* What you will do *
Restate word for word all of the lines below, with each image left out.

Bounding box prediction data

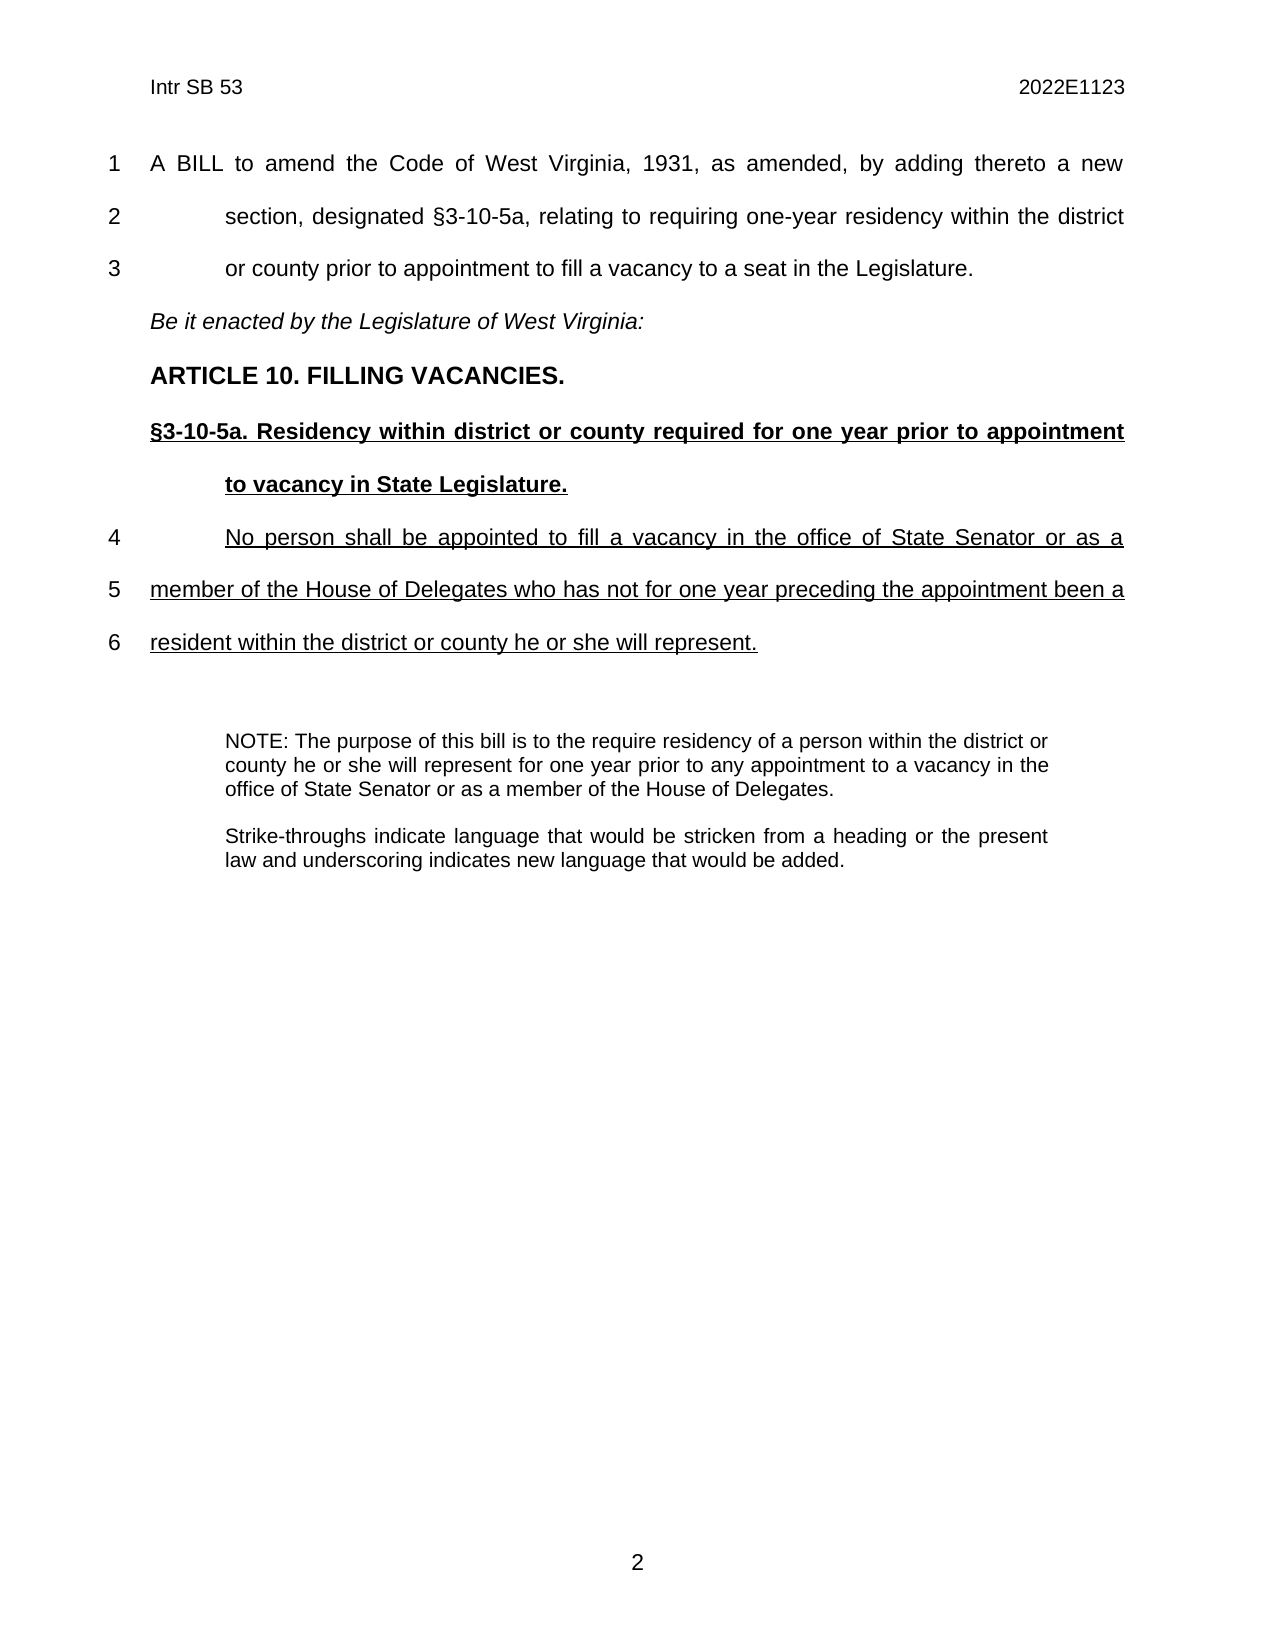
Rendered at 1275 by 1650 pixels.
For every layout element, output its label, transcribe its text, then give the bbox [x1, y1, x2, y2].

text Strike-throughs indicate language that would be stricken from a heading or the present law and underscoring indicates new language that would be added. [225, 823, 1050, 871]
text NOTE: The purpose of this bill is to the require residency of a person within the district or county he or she will represent for one year prior to any appointment to a vacancy in the office of State Senator or as a member of the House of Delegates. [225, 729, 1050, 801]
subtitle Article 10. Filling vacancies. [150, 361, 1125, 389]
subtitle §3-10-5a. Residency within district or county required for one year prior to appointment to vacancy in State Legislature. [150, 418, 1125, 441]
text Be it enacted by the Legislature of West Virginia: [150, 308, 1125, 334]
subtitle §3-10-5a. Residency within district or county required for one year prior to appointment to vacancy in State Legislature. [150, 442, 1125, 497]
text No person shall be appointed to fill a vacancy in the office of State Senator or as a member of the House of Delegates who has not for one year preceding the appointment been a resident within the district or county he or she will represent. [150, 524, 1125, 599]
title A BILL to amend the Code of West Virginia, 1931, as amended, by adding thereto a new section, designated §3-10-5a, relating to requiring one-year residency within the district or county prior to appointment to fill a vacancy to a seat in the Legislature. [150, 150, 1125, 282]
text No person shall be appointed to fill a vacancy in the office of State Senator or as a member of the House of Delegates who has not for one year preceding the appointment been a resident within the district or county he or she will represent. [150, 600, 1125, 656]
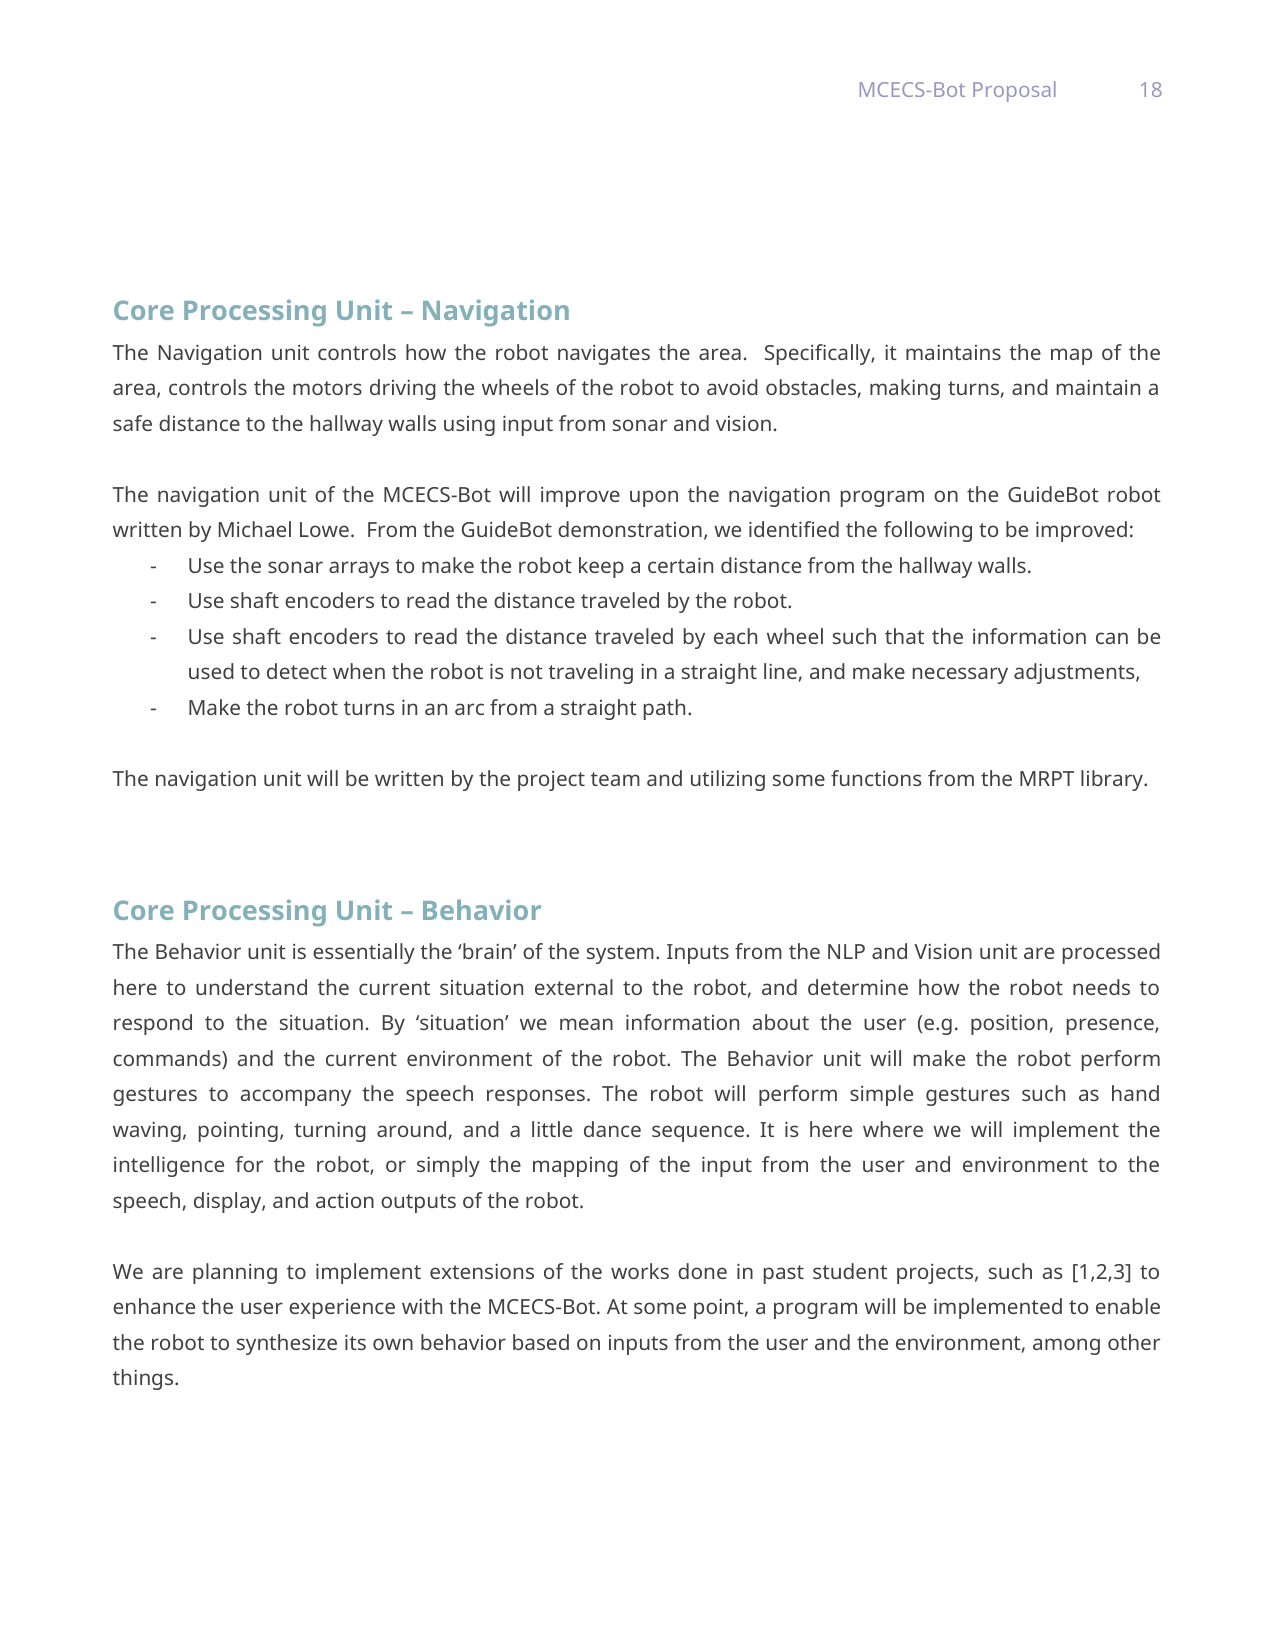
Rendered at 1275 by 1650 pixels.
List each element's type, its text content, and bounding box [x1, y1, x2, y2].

subtitle Core Processing Unit – Navigation [112, 292, 1162, 328]
list Use shaft encoders to read the distance traveled by the robot. [150, 586, 1162, 615]
subtitle Core Processing Unit – Behavior [112, 891, 1162, 928]
text The Navigation unit controls how the robot navigates the area. Specifically, it maintains the map of the area, controls the motors driving the wheels of the robot to avoid obstacles, making turns, and maintain a safe distance to the hallway walls using input from sonar and vision. [112, 338, 1162, 437]
list Make the robot turns in an arc from a straight path. [150, 693, 1162, 721]
text We are planning to implement extensions of the works done in past student projects, such as [1,2,3] to enhance the user experience with the MCECS-Bot. At some point, a program will be implemented to enable the robot to synthesize its own behavior based on inputs from the user and the environment, among other things. [112, 1257, 1162, 1392]
list Use shaft encoders to read the distance traveled by each wheel such that the information can be used to detect when the robot is not traveling in a straight line, and make necessary adjustments, [150, 622, 1162, 686]
text The navigation unit of the MCECS-Bot will improve upon the navigation program on the GuideBot robot written by Michael Lowe. From the GuideBot demonstration, we identified the following to be improved: [112, 444, 1162, 544]
text The navigation unit will be written by the project team and utilizing some functions from the MRPT library. [112, 764, 1162, 792]
list Use the sonar arrays to make the robot keep a certain distance from the hallway walls. [150, 551, 1162, 579]
text The Behavior unit is essentially the ‘brain’ of the system. Inputs from the NLP and Vision unit are processed here to understand the current situation external to the robot, and determine how the robot needs to respond to the situation. By ‘situation’ we mean information about the user (e.g. position, presence, commands) and the current environment of the robot. The Behavior unit will make the robot perform gestures to accompany the speech responses. The robot will perform simple gestures such as hand waving, pointing, turning around, and a little dance sequence. It is here where we will implement the intelligence for the robot, or simply the mapping of the input from the user and environment to the speech, display, and action outputs of the robot. [112, 937, 1162, 1214]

* Expected answer *
Rendered at 1275 by 1650 pixels.
For every layout element, output its label, transcribe its text, then give the bbox [x1, y1, x2, y2].

text Strike-throughs indicate language that would be stricken from a heading or the present law and underscoring indicates new language that would be added. [225, 823, 1050, 871]
text NOTE: The purpose of this bill is to the require residency of a person within the district or county he or she will represent for one year prior to any appointment to a vacancy in the office of State Senator or as a member of the House of Delegates. [225, 729, 1050, 801]
subtitle Article 10. Filling vacancies. [150, 361, 1125, 389]
subtitle §3-10-5a. Residency within district or county required for one year prior to appointment to vacancy in State Legislature. [150, 418, 1125, 441]
text Be it enacted by the Legislature of West Virginia: [150, 308, 1125, 334]
subtitle §3-10-5a. Residency within district or county required for one year prior to appointment to vacancy in State Legislature. [150, 442, 1125, 497]
text No person shall be appointed to fill a vacancy in the office of State Senator or as a member of the House of Delegates who has not for one year preceding the appointment been a resident within the district or county he or she will represent. [150, 524, 1125, 599]
title A BILL to amend the Code of West Virginia, 1931, as amended, by adding thereto a new section, designated §3-10-5a, relating to requiring one-year residency within the district or county prior to appointment to fill a vacancy to a seat in the Legislature. [150, 150, 1125, 282]
text No person shall be appointed to fill a vacancy in the office of State Senator or as a member of the House of Delegates who has not for one year preceding the appointment been a resident within the district or county he or she will represent. [150, 600, 1125, 656]
Rendered at 1275 by 1650 pixels.
List each element's type, its text content, and bounding box [x1, y1, x2, y2].

subtitle Core Processing Unit – Navigation [112, 292, 1162, 328]
list Use shaft encoders to read the distance traveled by the robot. [150, 586, 1162, 615]
subtitle Core Processing Unit – Behavior [112, 891, 1162, 928]
text The Navigation unit controls how the robot navigates the area. Specifically, it maintains the map of the area, controls the motors driving the wheels of the robot to avoid obstacles, making turns, and maintain a safe distance to the hallway walls using input from sonar and vision. [112, 338, 1162, 437]
list Make the robot turns in an arc from a straight path. [150, 693, 1162, 721]
text We are planning to implement extensions of the works done in past student projects, such as [1,2,3] to enhance the user experience with the MCECS-Bot. At some point, a program will be implemented to enable the robot to synthesize its own behavior based on inputs from the user and the environment, among other things. [112, 1257, 1162, 1392]
list Use shaft encoders to read the distance traveled by each wheel such that the information can be used to detect when the robot is not traveling in a straight line, and make necessary adjustments, [150, 622, 1162, 686]
text The navigation unit of the MCECS-Bot will improve upon the navigation program on the GuideBot robot written by Michael Lowe. From the GuideBot demonstration, we identified the following to be improved: [112, 444, 1162, 544]
text The navigation unit will be written by the project team and utilizing some functions from the MRPT library. [112, 764, 1162, 792]
list Use the sonar arrays to make the robot keep a certain distance from the hallway walls. [150, 551, 1162, 579]
text The Behavior unit is essentially the ‘brain’ of the system. Inputs from the NLP and Vision unit are processed here to understand the current situation external to the robot, and determine how the robot needs to respond to the situation. By ‘situation’ we mean information about the user (e.g. position, presence, commands) and the current environment of the robot. The Behavior unit will make the robot perform gestures to accompany the speech responses. The robot will perform simple gestures such as hand waving, pointing, turning around, and a little dance sequence. It is here where we will implement the intelligence for the robot, or simply the mapping of the input from the user and environment to the speech, display, and action outputs of the robot. [112, 937, 1162, 1214]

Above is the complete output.